++++ Data provided

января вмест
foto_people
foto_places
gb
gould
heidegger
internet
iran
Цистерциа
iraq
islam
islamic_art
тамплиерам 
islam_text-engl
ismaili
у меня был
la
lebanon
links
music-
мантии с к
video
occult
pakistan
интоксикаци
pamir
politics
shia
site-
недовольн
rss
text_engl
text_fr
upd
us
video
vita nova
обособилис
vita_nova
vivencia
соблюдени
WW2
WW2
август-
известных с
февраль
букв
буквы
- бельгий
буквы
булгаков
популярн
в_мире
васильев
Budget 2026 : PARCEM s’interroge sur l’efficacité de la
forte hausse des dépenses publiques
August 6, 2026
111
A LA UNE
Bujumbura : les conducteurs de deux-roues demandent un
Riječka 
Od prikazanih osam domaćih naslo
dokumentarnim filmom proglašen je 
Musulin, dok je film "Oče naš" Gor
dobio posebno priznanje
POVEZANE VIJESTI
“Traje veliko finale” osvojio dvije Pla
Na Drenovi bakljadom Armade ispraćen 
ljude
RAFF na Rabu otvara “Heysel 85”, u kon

++++++++

__Problem to solve__
In full and word for word, restate the data.

__Result for this exercise__
января вмест
foto_people
foto_places
gb
gould
heidegger
internet
iran
Цистерциа
iraq
islam
islamic_art
тамплиерам 
islam_text-engl
ismaili
у меня был
la
lebanon
links
music-
мантии с к
video
occult
pakistan
интоксикаци
pamir
politics
shia
site-
недовольн
rss
text_engl
text_fr
upd
us
video
vita nova
обособилис
vita_nova
vivencia
соблюдени
WW2
WW2
август-
известных с
февраль
букв
буквы
- бельгий
буквы
булгаков
популярн
в_мире
васильев
Budget 2026 : PARCEM s’interroge sur l’efficacité de la
forte hausse des dépenses publiques
August 6, 2026
111
A LA UNE
Bujumbura : les conducteurs de deux-roues demandent un
Riječka 
Od prikazanih osam domaćih naslo
dokumentarnim filmom proglašen je 
Musulin, dok je film "Oče naš" Gor
dobio posebno priznanje
POVEZANE VIJESTI
“Traje veliko finale” osvojio dvije Pla
Na Drenovi bakljadom Armade ispraćen 
ljude
RAFF na Rabu otvara “Heysel 85”, u kon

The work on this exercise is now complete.